Murray Leinster Planet Explorer (1957)
I think I generally prefer his novels. As with The Forgotten Planet, we have four thematically linked short stories, in this case all featuring Bordman, the Colonial Survey Officer. Bordman's job is to fly around the galaxy visiting newly discovered habitable planets and give them the thumbs up for future colonisation, or not as the case may be. Here he visits worlds which are respectively too cold, too sandy, too wild, and too wet for further settlement, in each case tackling some ecological obstacle which ultimately facilitates his being able to give settlers the thumbs up. The stories work - assuming here that we all agree they work - in much the same way as Asimov's robot tales. They are environmental puzzle boxes which the reader is invited to see if they can figure out before Bordman comes through with the solution, as he usually does. Leinster was at least on top of his game when he wrote this material, so nothing quite reads like a manual on structural engineering despite the stories being fairly dry and low on incident. Planet Explorer therefore just about succeeds where The Forgotten Planet kind of doesn't, representing one particularly ponderous strain of written science-fiction which is unlikely ever to be adapted and translated into another medium for the convenience of dullards; so it's readable.

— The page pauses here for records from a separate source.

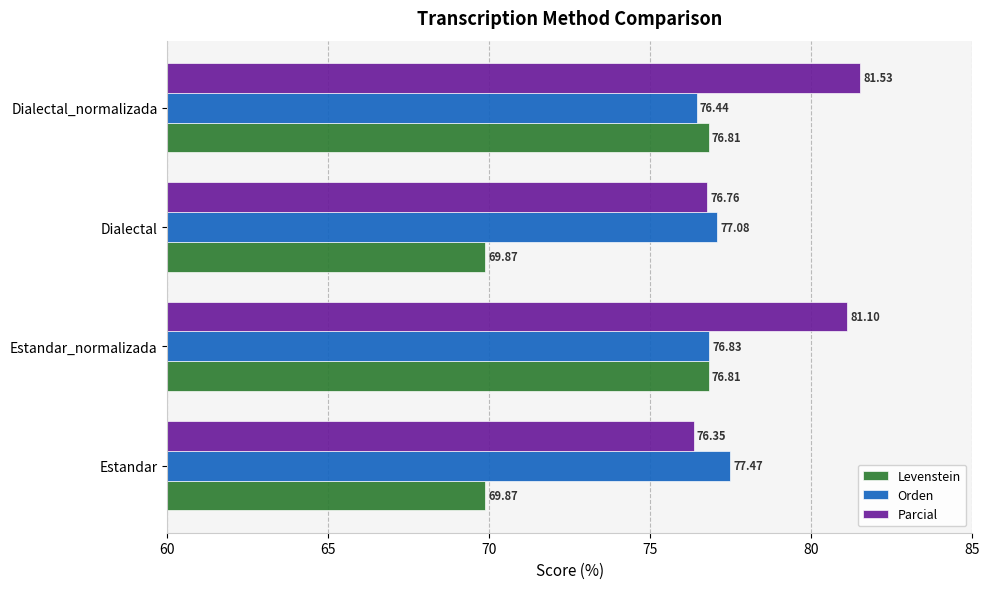

Rank the series by their maximum value, from highest to lowest.

Parcial, Orden, Levenstein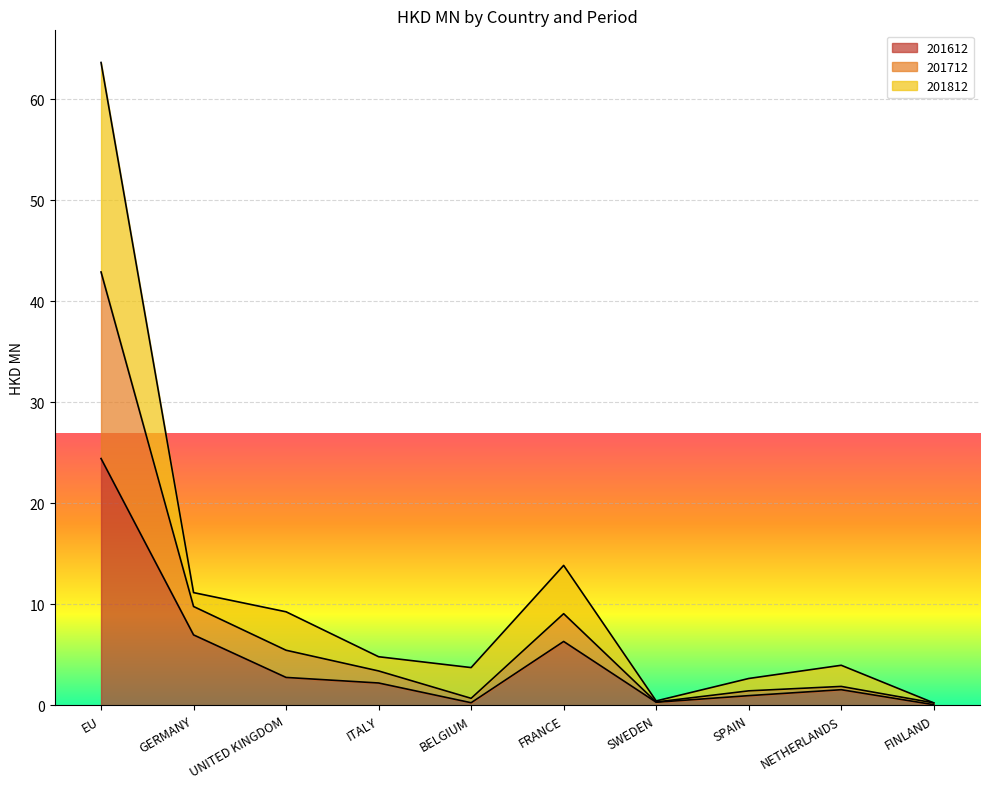

True or false: 201612 and 201712 cross at least once.

False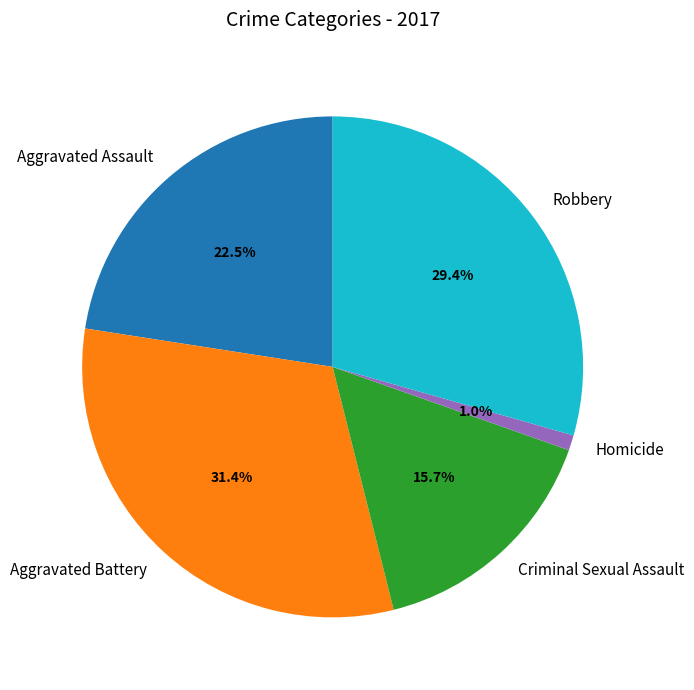

What is the ratio of the value at Criminal Sexual Assault to the value at Robbery?

0.5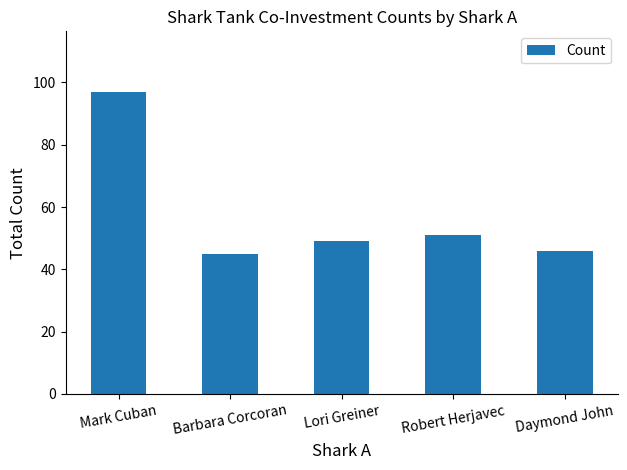

What is the sum of the values at Robert Herjavec and Barbara Corcoran?

96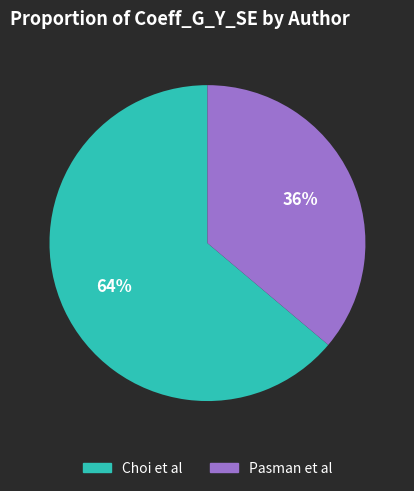

Is there a majority slice in this chart?

Yes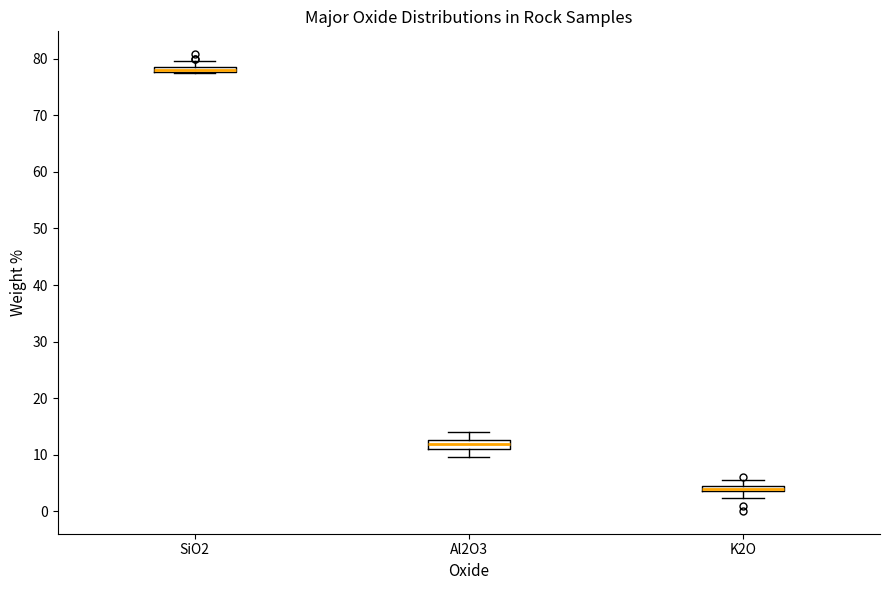

Where is the lower edge of the box for SiO2 on the y-axis? The values are not printed on the chart, so give them approximately, as read against the axis.

78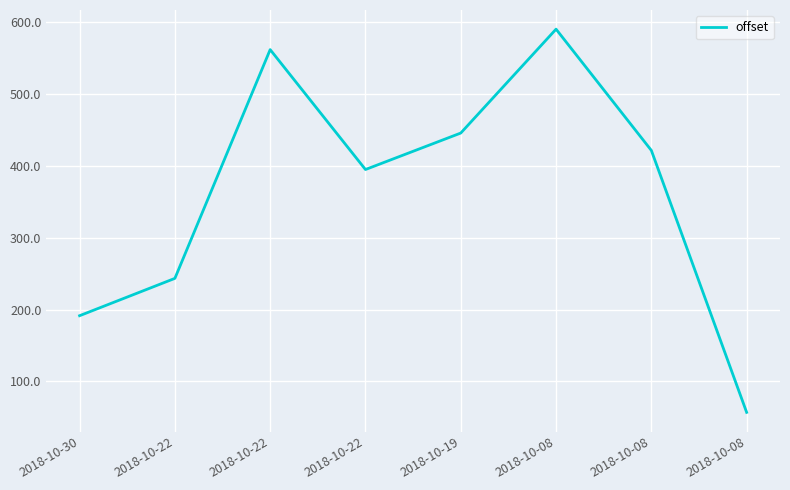

How many lines are shown in the chart?

1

It's also a record of changing attitudes which can be enjoyed, more or less, without getting too indignant about its failure to chime with contemporary sensibilities. The settlers of the world in Sand Doom, for example, are mostly Native American or African because they're better able to stand the sun of Xosa II - which is okay - and Leinster scores points for not only cultural sensitivity but for allowing non-Caucasians some dignity without condescension, but the suggestion that the African settlers seem in particular well-disposed towards manual labour is kind of awkward. Also we have the apparent mass extermination of an indigenous species in the nevertheless Hugo award winning Combat Team, just in case any of us should have forgotten that the thrust of the collection is specifically colonial. On the other hand, Huyghens in Combat Team seems to express libertarian views without being a walking cliché, and yet is countered by our man.
'In a way,' said Bordman, 'you're talking about liberty and freedom, which most people think is politics. You say it can be more. In principle, I'll concede it. But the way you put it, it sounds like a freak religion.'
Planet Explorer is fairly ponderous for Leinster, although most of the pondering relates to the mechanics of environment, and yet it's thought-provoking without pushing any one particular agenda; so I suppose it might best be described as a slightly more self-aware representative of its genre - perhaps nothing spectacular, but respectable nonetheless.
I'll therefore overlook the cover illustration depicting nothing which actually occurs in the pages that follow, although it would have been nice had they spelled his fucking name right.